Gerry Adams
'Taoiseach seeks to put further pressure on Adams' - that's the headline on the front of the Irish Times today as both it and the Irish Independent lead with stories on the Sinn Féin leader.
In the Irish Times, Sarah Bardon says that while Enda Kenny has repeatedly called on Mr Adams to reveal the identity of the person the Stack brothers met in 2013, he is now also urging him to name the driver who took them to the undisclosed destination. The piece reports Mr Adams response - that accusation that both the Taoiseach and Michael Martin are trying to exploit victims in the name of scurrilous political point scoring, and it also gives details of the confrontation at the media event, when Austin Stack accused Mr Adams of telling untruths about his knowledge of his father's murder.
The Irish Independent has coverage of that confrontation too - a piece on page two by Kevin Doyle is headlined: 'Stack walked into the room and stared at Adams. It felt as if anything could happen' but the lead story in the paper is about something else which Paul Williams believes is happening behind the scenes... 'One of Gerry Adams key lieutenants' says Williams in the big piece on the front page 'is facing charges over his alleged role in the establishment of the Sinn Fein / IRA Kangaroo court system'. We're told: 'Gardai believe a close associate of Mr Adams has perverted the course of justice after he sanctioned an internal IRA investigation into the alleged rape of two individuals'.
There's plenty more of course on page seven in the Irish Times, Fiach Kelly writes under the headline 'Mounting concern Adams past stunting party's growth', but the leader writer in the Irish Examiner is perhaps a little less sure.
'Same old story, same old doubts - Mr Adams' well-honed rebuttals have become standard, almost pantomime believe what you wills in our public landscape', says the writer there, before asking: 'Does any of this matter, in a post-factual world?'
Crime rates
'Major drop in rate of crimes solved' is the lead in the Irish Examiner. Cormac O'Keefe says that according to CSO figures, the crime solving rate has dropped substantially over a 5 year period up to 2014 and that the downward trend is understood to have continued in 2015 and 2016.
One crime which was reported this week of course, was the theft of a star greyhound, and the Irish Daily Mail has follow-up on the theft and recovery of the Clare's Rocket. On the front page and inside, the paper reports on an interview carried in the Limerick Leader with convicted drug dealer Christy Keane.
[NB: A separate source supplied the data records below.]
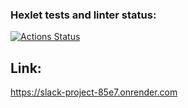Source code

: ### Hexlet tests and linter status:
[![Actions Status](https://github.com/kpako3rbp/frontend-project-12/actions/workflows/hexlet-check.yml/badge.svg)](https://github.com/kpako3rbp/frontend-project-12/actions)

## Link:

https://slack-project-85e7.onrender.com
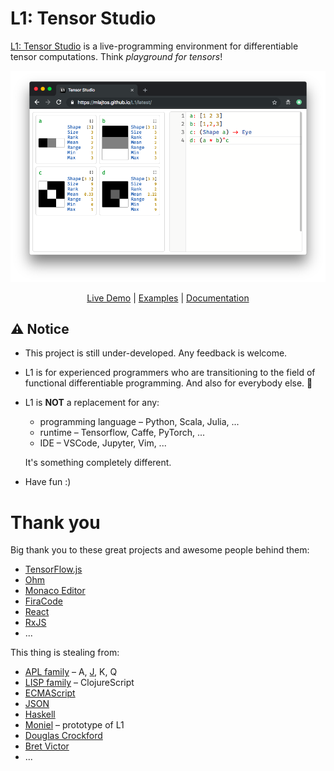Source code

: # L1: Tensor Studio
[L1: Tensor Studio](https://mlajtos.github.io/L1/latest/) is a live-programming environment for differentiable tensor computations. Think *playground for tensors*!

[![Screenshot](Screenshots/Screenshot3.png)](https://mlajtos.github.io/L1/latest/)

<p align="center"><a href="https://mlajtos.github.io/L1/latest/">Live Demo</a> | <a href="https://github.com/mlajtos/L1/tree/master/src/gallery">Examples</a> | <a href="https://github.com/mlajtos/L1/blob/master/src/components/Interpreter/modules/Documentation/doc.md">Documentation</a></p>

## ⚠️ Notice

- This project is still under-developed. Any feedback is welcome.

- L1 is for experienced programmers who are transitioning to the field of functional differentiable programming. And also for everybody else. 🙂

- L1 is **NOT** a replacement for any:
    - programming language – Python, Scala, Julia, ...
    - runtime – Tensorflow, Caffe, PyTorch, ...
    - IDE – VSCode, Jupyter, Vim, ...

    It's something completely different.

- Have fun :) 

# Thank you

Big thank you to these great projects and awesome people behind them:
- [TensorFlow.js](https://github.com/tensorflow/tfjs)
- [Ohm](https://github.com/harc/ohm)
- [Monaco Editor](https://github.com/Microsoft/monaco-editor)
- [FiraCode](https://github.com/tonsky/FiraCode)
- [React](https://github.com/facebook/react)
- [RxJS](https://github.com/Reactive-Extensions/RxJS)
- ...

This thing is stealing from:
- [APL family](https://en.wikipedia.org/wiki/APL_(programming_language)) – A, [J](https://en.wikipedia.org/wiki/J_(programming_language)), K, Q
- [LISP family](https://en.wikipedia.org/wiki/Lisp_(programming_language)) – ClojureScript
- [ECMAScript](https://en.wikipedia.org/wiki/JavaScript)
- [JSON](https://www.json.org/)
- [Haskell](https://en.wikipedia.org/wiki/Haskell_(programming_language))
- [Moniel](https://github.com/mlajtos/moniel) – prototype of L1
- [Douglas Crockford](https://www.youtube.com/watch?v=NPB34lDZj3E)
- [Bret Victor](https://vimeo.com/36579366)
- ...
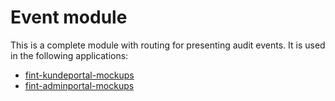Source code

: # Event module #

This is a complete module with routing for presenting audit events. It is used in the following applications:

* [fint-kundeportal-mockups](https://github.com/FINTprosjektet/fint-kundeportal-mockups)
* [fint-adminportal-mockups](https://github.com/FINTprosjektet/fint-adminportal-mockups)
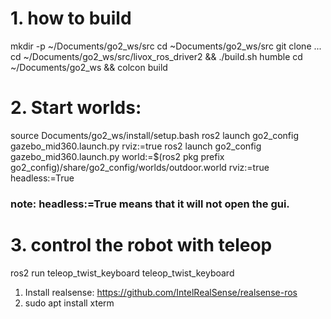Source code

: # 1. how to build
mkdir -p ~/Documents/go2_ws/src
cd ~Documents/go2_ws/src
git clone ...
cd ~/Documents/go2_ws/src/livox_ros_driver2 && ./build.sh humble
cd ~/Documents/go2_ws && colcon build

# 2. Start worlds:
source Documents/go2_ws/install/setup.bash
ros2 launch go2_config gazebo_mid360.launch.py rviz:=true
ros2 launch go2_config gazebo_mid360.launch.py world:=$(ros2 pkg prefix go2_config)/share/go2_config/worlds/outdoor.world rviz:=true headless:=True

### note: headless:=True means that it will not open the gui.

# 3. control the robot with teleop
ros2 run teleop_twist_keyboard teleop_twist_keyboard














1. Install realsense: https://github.com/IntelRealSense/realsense-ros
2. sudo apt install xterm
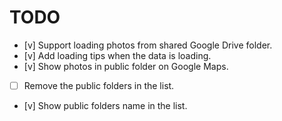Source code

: # TODO

- [v] Support loading photos from shared Google Drive folder.
- [v] Add loading tips when the data is loading.
- [v] Show photos in public folder on Google Maps.
- [ ] Remove the public folders in the list.
- [v] Show public folders name in the list.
We're told that after the dog was recovered, Keane told the paper he had nothing to do with its abduction but that through his own detective work he had tracked down those who had taken it. 'I saved that greyhound's life' is the headline over the piece on it all, on page one.
Culture Day
There's coverage in all the papers this morning of what the Independent calls 'the government's new plan to put culture at the heart of policy'.
The Irish Times front page picture is a lovely shot of a senior infant in Carlow at her music lesson - the caption underneath tells us that the initiative unveiled yesterday aims to give all children access to musical education within 5 years, while on the Independent Comment page, Richard Bruton writes about why, along with tuition in art, music, and drama, he is rolling out coding for every child.